Fig. 2 - Year Slicer
Ellie Nakamura—the Finance TBMA—joined Amy and Bill.
“Say, Bill. How did you build that report? What tables are backing it up?”
Bill sat down at his computer again and checked out the report. He then clicked on the requested table.
“In every tab we have a table with a specific set of data, and a slicer for the years.”
“Why can’t we have a single slicer?” Asked Ellie.
“Because every table is different and has its own column with the fiscal year. Thus, the filter must have that one field and cannot be shared with other tables.”
“Wouldn’t it be more user-friendly if we had a common slicer?” Said Ellie.
“Yes, having to select the same time periods on every tab looks somewhat cumbersome.” Said Amy.

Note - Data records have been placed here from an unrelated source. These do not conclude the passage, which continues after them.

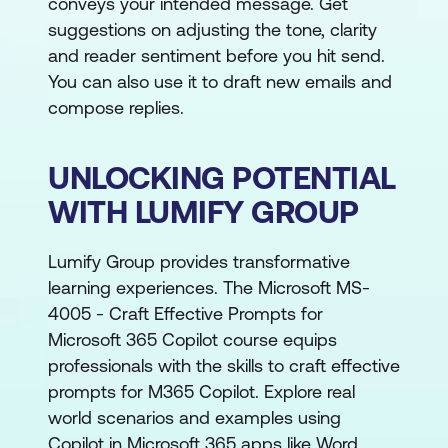
conveys your intended message. Get
suggestions on adjusting the tone, clarity
and reader sentiment before you hit send.
You can also use it to draft new emails and
compose replies.
UNLOCKING POTENTIAL
WITH LUMIFY GROUP
Lumify Group provides transformative
learning experiences. The Microsoft MS-
4005 - Craft Effective Prompts for
Microsoft 365 Copilot course equips
professionals with the skills to craft effective
prompts for M365 Copilot. Explore real
world scenarios and examples using
Copilot in Microsoft 365 apps like Word,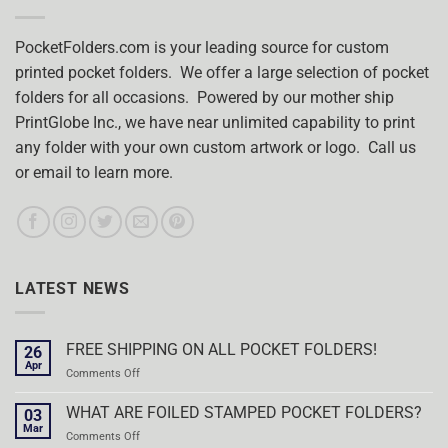
PocketFolders.com is your leading source for custom
printed pocket folders. We offer a large selection of pocket
folders for all occasions. Powered by our mother ship
PrintGlobe Inc., we have near unlimited capability to print
any folder with your own custom artwork or logo. Call us
or email to learn more.
LATEST NEWS
FREE SHIPPING ON ALL POCKET FOLDERS!
26
Apr
on
Comments Off
FREE
SHIPPING
WHAT ARE FOILED STAMPED POCKET FOLDERS?
03
ON
Mar
on
Comments Off
ALL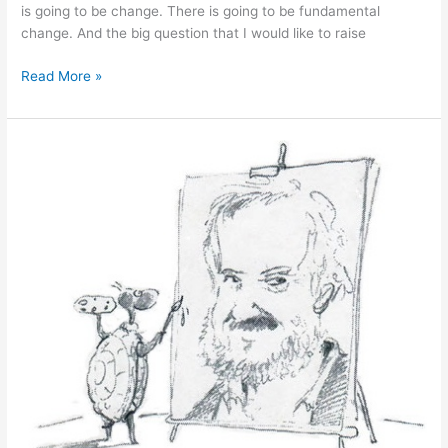
is going to be change. There is going to be fundamental
change. And the big question that I would like to raise
June
Read More »
29,
2011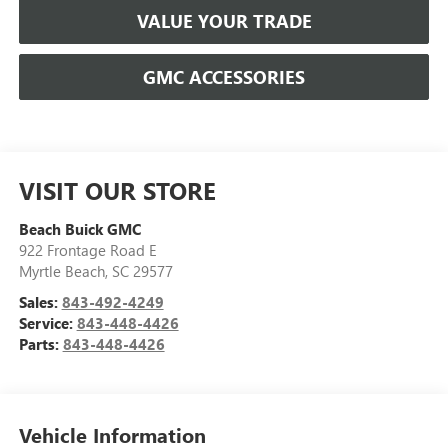
VALUE YOUR TRADE
GMC ACCESSORIES
VISIT OUR STORE
Beach Buick GMC
922 Frontage Road E
Myrtle Beach
,
SC
29577
Sales:
843-492-4249
Service:
843-448-4426
Parts:
843-448-4426
Vehicle Information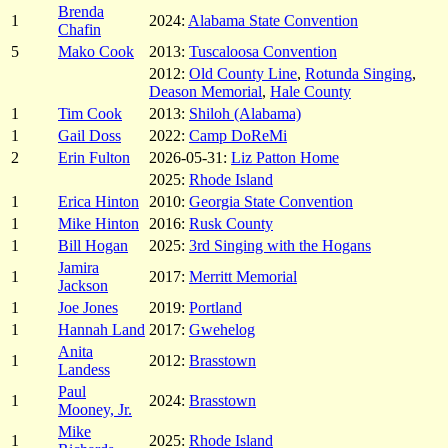
Brenda
1
2024:
Alabama State Convention
Chafin
5
Mako Cook
2013:
Tuscaloosa Convention
2012:
Old County Line
,
Rotunda Singing
,
Deason Memorial
,
Hale County
1
Tim Cook
2013:
Shiloh (Alabama)
1
Gail Doss
2022:
Camp DoReMi
2
Erin Fulton
2026-05-31:
Liz Patton Home
2025:
Rhode Island
1
Erica Hinton
2010:
Georgia State Convention
1
Mike Hinton
2016:
Rusk County
1
Bill Hogan
2025:
3rd Singing with the Hogans
Jamira
1
2017:
Merritt Memorial
Jackson
1
Joe Jones
2019:
Portland
1
Hannah Land
2017:
Gwehelog
Anita
1
2012:
Brasstown
Landess
Paul
1
2024:
Brasstown
Mooney, Jr.
Mike
1
2025:
Rhode Island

“I understand that, ladies. Thanks for the suggestion. I’ll see if we could combine all tables into a single one. That would allow having a single slicer. It used to be on my ‘someday/maybe’ list, but I’ll move it to the ‘to-do’ one. Point taken.” Bill smiled and took a quick note. He then clicked on the table and continued.

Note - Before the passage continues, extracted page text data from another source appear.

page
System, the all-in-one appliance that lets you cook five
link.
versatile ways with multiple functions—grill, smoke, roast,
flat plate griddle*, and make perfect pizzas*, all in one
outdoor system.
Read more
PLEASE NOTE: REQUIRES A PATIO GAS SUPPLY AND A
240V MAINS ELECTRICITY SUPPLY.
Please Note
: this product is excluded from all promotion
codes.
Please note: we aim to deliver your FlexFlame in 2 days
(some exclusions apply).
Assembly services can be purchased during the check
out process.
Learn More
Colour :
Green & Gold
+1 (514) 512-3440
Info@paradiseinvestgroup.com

“As you can see, to do the drill-down from applications to Cost Pools, we have a table called Applications by Cost Source MAP.”
Bill went to the Project Explorer, searched for that table and opened it.

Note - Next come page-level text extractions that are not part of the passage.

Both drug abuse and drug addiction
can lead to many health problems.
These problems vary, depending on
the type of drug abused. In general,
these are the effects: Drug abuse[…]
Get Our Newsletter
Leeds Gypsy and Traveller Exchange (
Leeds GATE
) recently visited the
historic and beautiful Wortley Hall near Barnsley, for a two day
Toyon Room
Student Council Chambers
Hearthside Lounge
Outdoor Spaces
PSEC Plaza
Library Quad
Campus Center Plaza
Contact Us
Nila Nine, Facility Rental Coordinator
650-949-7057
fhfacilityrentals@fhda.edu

“The original data comes from 2017, but then we append a series of tables, one per fiscal year. We use the resulting dataset to feed the report.”

Fig. 3 - List of tables in the Append step
“You're saying you have such a MAP file for each of the tables in the report, right?” Asked Ellie.
Bill nodded.
“So, you could append all MAP files into a single table that would have all the data…” Continued Ellie.
“Yes. We’d need to make sure that every tab reports only the rows that relate to that specific view. Now that you mention it, Ellie, I think I’d know how to do that.”
“Guys, this is very interesting, but where do you get the data in the first place? I guess you cannot get to past years like us…” Said Amy.
“When we’re sure the previous year’s data is solid, we run a special report that extracts the data in a format the report you’re looking at will understand.” Said Bill. “We then create the new tables for the fiscal year and load the data to each one of them.”

Fig. 4 - Report that collects data for the fiscal year overview
“Is that all manual, Bill?” Asked Ellie.
“I guess we should put together some automation to do this.” Said Bill. “The thing is that it’s something we do once a year, so I haven’t felt the need to prepare the groundwork that would enable such automation.”
“But you could do it.” Insisted Ellie.
Bill smiled and typed something. “Yes, I just added an entry in my ‘to-do’ list. We’ll create a Datalink connector, or a set thereof. We’ll run those connectors on demand, and the program will load the data to the appropriate tables.”
“What happens after that?” Asked Amy.
“We then change the project settings and remove the year before that.” Said Bill. “This way we only have available the current and the previous years. Information is still available, as we have been discussing today.”
“Why can’t we have all the data online?” Asked Amy.
“Any time the system has to calculate, e.g. if we change something in the configuration or load new data, it will scan all the time periods. This takes time.”
“Couldn’t we just limit the report calculation periods to those two years?” Asked Ellie.
“Yes, we could do that, but it would only help a little. The system calculates tables, models and metrics prior to reports, so having all years since 2017 would increase calculation times considerably.”
“Thanks for the insights, Bill. Very useful.” Said Amy.
“Yes, I didn’t know about that either.” Said Ellie.
“Sure, ladies. My pleasure.” Said Bill.